On Nov. 25, the state Department of Transportation (DOT) Harbors Division will decide whether to raise fees (tariffs) to redevelop the former Kapalama Military Reservation (KMR) in Honolulu. Wharfage rates would jump 47 percent over three years. This action follows costly site preparation; removal of paying tenants; demolition of historic structures; and construction of a costly, temporary road this year.
However, in the eight years since the idea was floated, much has changed. Shipping lines have consolidated; efficient ships have entered service; automation has gained broader acceptance in the industry; competing priorities have emerged; and the state embarked on other costly projects.
This project may well justify its final cost, and I for one will be rooting for it — but given our experience building the rail, and failure with the interisland ferry —prudence demands a great deal of rigor. To that end, consider:
>> Return on investment. What do Hawaii’s consumers get to justify consecutive, double-digit increases? In exchange for state funding, has DOT extracted commitments from new tenants to employ state-of-the-art automation, as is used around the world? What independent studies confirm this to be the best use of funds and produce the highest rate of return? Is there a current cost-benefit analysis?
>> Affordability. What third-party expertise will oversee life-cycle costs? Have plans/calculations been made widely available for public scrutiny? Can Harbors fund both Kapalama and vital energy needs at Kalaeloa? Have displaced tenants received consideration or financial assistance, and was anyone afforded below-market rent for new spaces? Do costs include funds to reconfigure medians on Sand Island to alleviate truck traffic? What commitments does DOT have that berths will be dredged?
>> Alternatives. Could an operator develop the site at its own expense in exchange for a long-term contract? What options are there to building a nearly half-billion-dollar yard? Did DOT explore an intermodal rail connection to carry chassis’ to/from West Oahu during nonpeak times to reduce truck traffic and congestion?

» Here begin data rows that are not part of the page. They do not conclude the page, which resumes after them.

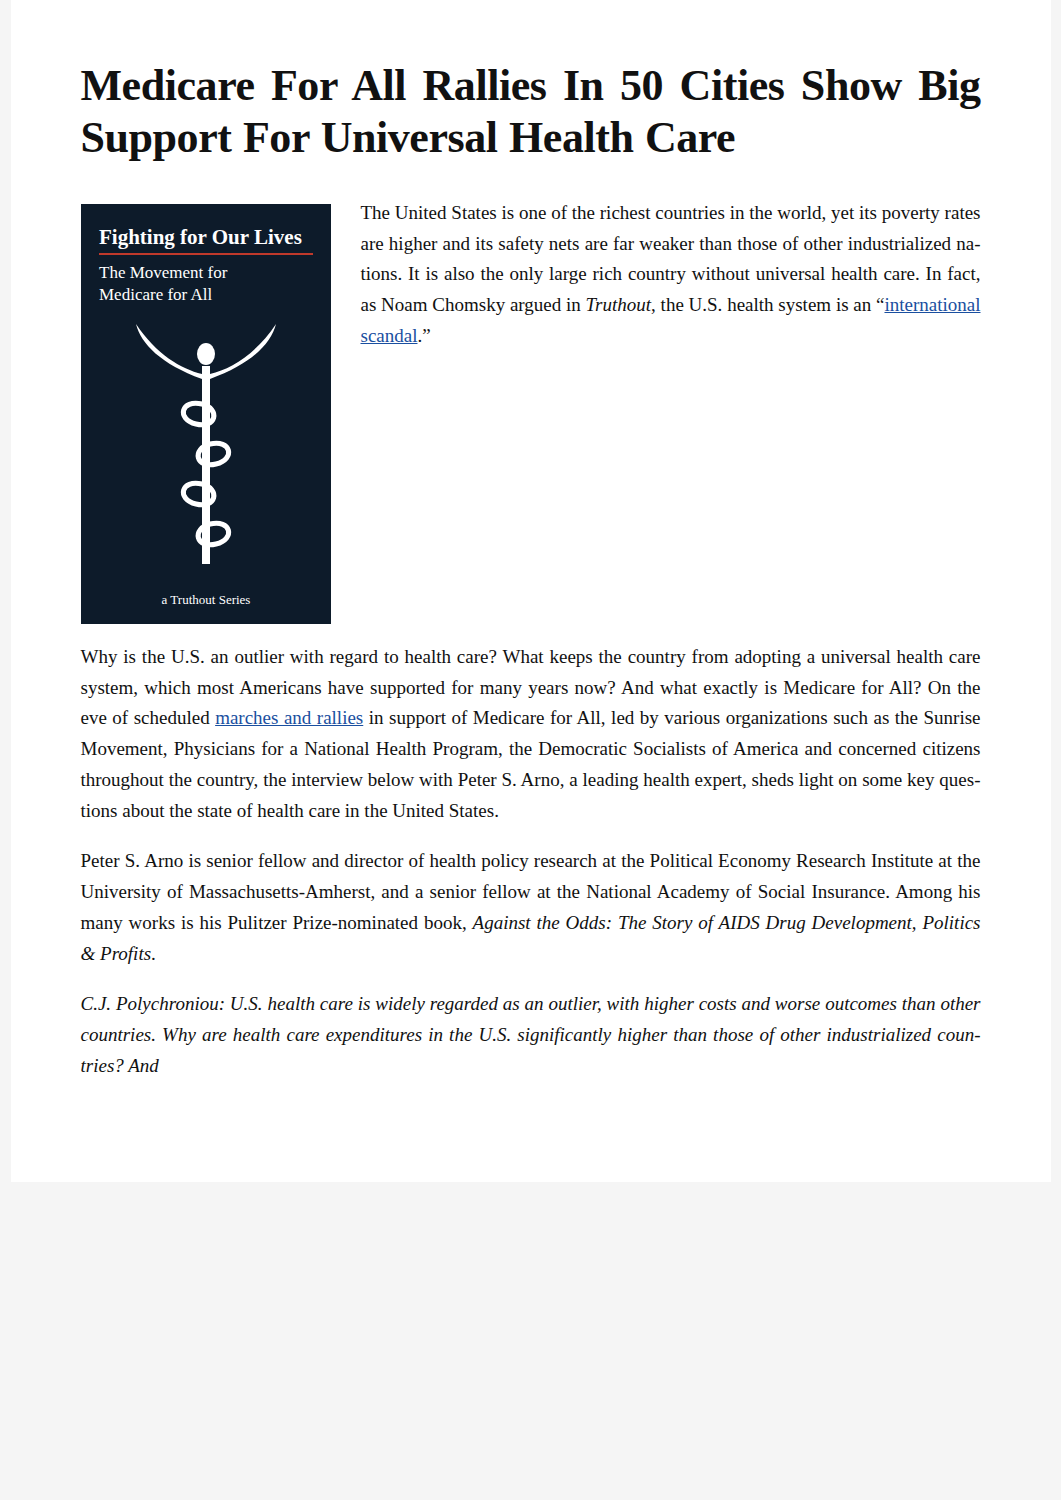Medicare For All Rallies In 50 Cities Show Big Support For Universal Health Care
The United States is one of the richest countries in the world, yet its poverty rates are higher and its safety nets are far weaker than those of other industrialized nations. It is also the only large rich country without universal health care. In fact, as Noam Chomsky argued in Truthout, the U.S. health system is an “international scandal.”
Why is the U.S. an outlier with regard to health care? What keeps the country from adopting a universal health care system, which most Americans have supported for many years now? And what exactly is Medicare for All? On the eve of scheduled marches and rallies in support of Medicare for All, led by various organizations such as the Sunrise Movement, Physicians for a National Health Program, the Democratic Socialists of America and concerned citizens throughout the country, the interview below with Peter S. Arno, a leading health expert, sheds light on some key questions about the state of health care in the United States.
Peter S. Arno is senior fellow and director of health policy research at the Political Economy Research Institute at the University of Massachusetts-Amherst, and a senior fellow at the National Academy of Social Insurance. Among his many works is his Pulitzer Prize-nominated book, Against the Odds: The Story of AIDS Drug Development, Politics & Profits.
C.J. Polychroniou: U.S. health care is widely regarded as an outlier, with higher costs and worse outcomes than other countries. Why are health care expenditures in the U.S. significantly higher than those of other industrialized countries? And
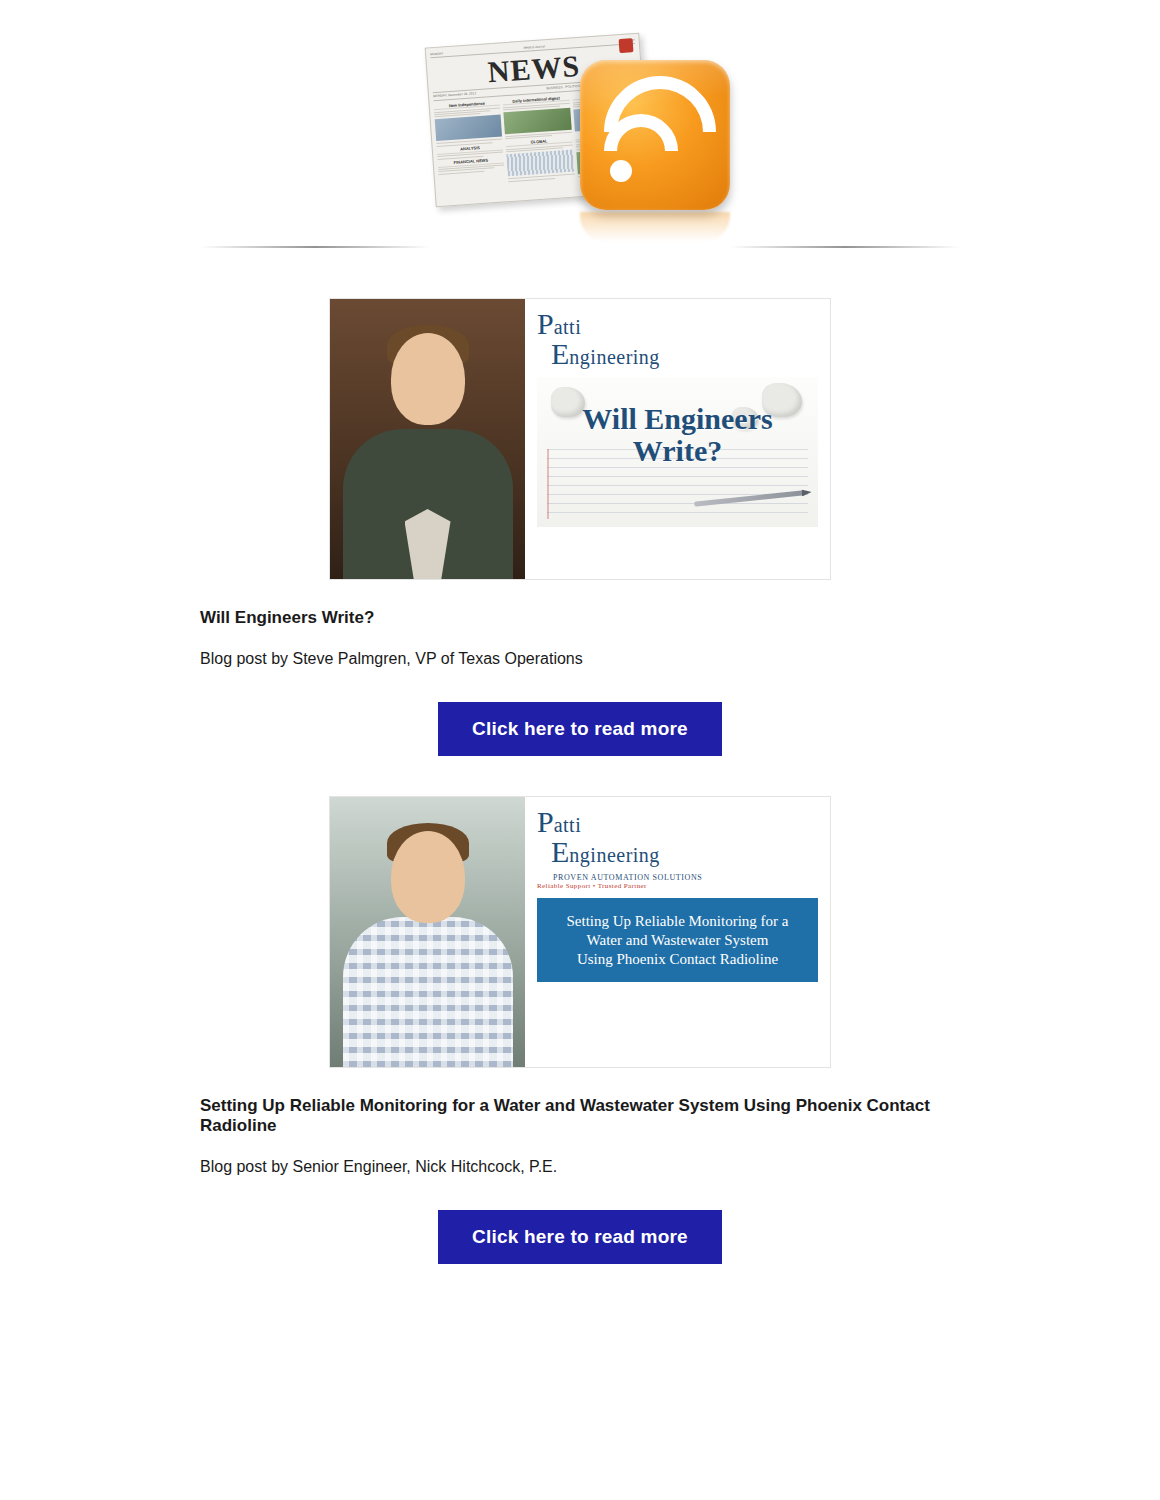MONDAY Medical Journal 264/07
NEWS
MONDAY, November 26, 2012 BUSINESS · POLITICS · SCIENCE · SPORTS · TECHNOLOGY
New Independence
ANALYSIS
FINANCIAL NEWS
Daily international digest
GLOBAL
TOP NEWS
IT'S
Patti Engineering
Will Engineers
Write?
Will Engineers Write?
Blog post by Steve Palmgren, VP of Texas Operations
Click here to read more
Patti Engineering PROVEN AUTOMATION SOLUTIONS Reliable Support • Trusted Partner
Setting Up Reliable Monitoring for a Water and Wastewater System Using Phoenix Contact Radioline
Setting Up Reliable Monitoring for a Water and Wastewater System Using Phoenix Contact Radioline
Blog post by Senior Engineer, Nick Hitchcock, P.E.
Click here to read more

>> Opportunity cost. What is the total of backlogged capital and maintenance requests from managers on neighbor islands? What are the effects upon current and future maintenance? How much debt remains on the Superferry? Does the project include funds for planned obsolescence (and replacement) of the fixed Sand Island Bridge in order to reopen a critical “back door” in the event the sole harbor entrance is blocked (as recommended in past studies)?
>> Sustainability. Who signed a lease or permit to use the new yard, and was this redeveloped property made available to all through an open, transparent process? Have previous container and cargo projections for the port materialized? With the demise of Horizon lines, and ongoing consolidation of lines worldwide, is additional yard space needed most? How has the Harbors fund and credit rating been affected by the loss of revenue from former KMR tenants?
> Buy-in. When were lawmakers brought fully into the process/price? Is the environmental impact statement valid? What effect has eviction of former tenants been on commercial real estate? Is the proposal supported by a current Harbor Master Plan and by all of the diverse stakeholders in the last plan?
There are many wise, experienced and expert opinions on port development within the international port community. They would likely offer a better assessment of the potential and pitfalls of such a costly project; their insights should be consulted and openly shared.
As an island state, Hawaii critically depends upon the marine transportation system. However, “getting it right” requires that we reach beyond our near-shore views and perceptions lest we build something that we cannot afford — or worse, that we work ourselves into another Superferry predicament that missed key considerations, and to this day, remains an underutilized terminal and visible reminder about the importance of comprehensive planning in the 21st century.
A public hearing in the wharfage rates will be held 6 p.m. Wednesday at the Pier 11 Terminal (700 Fort St.). For details on the harbors proposal, see 808ne.ws/2g4EAlr.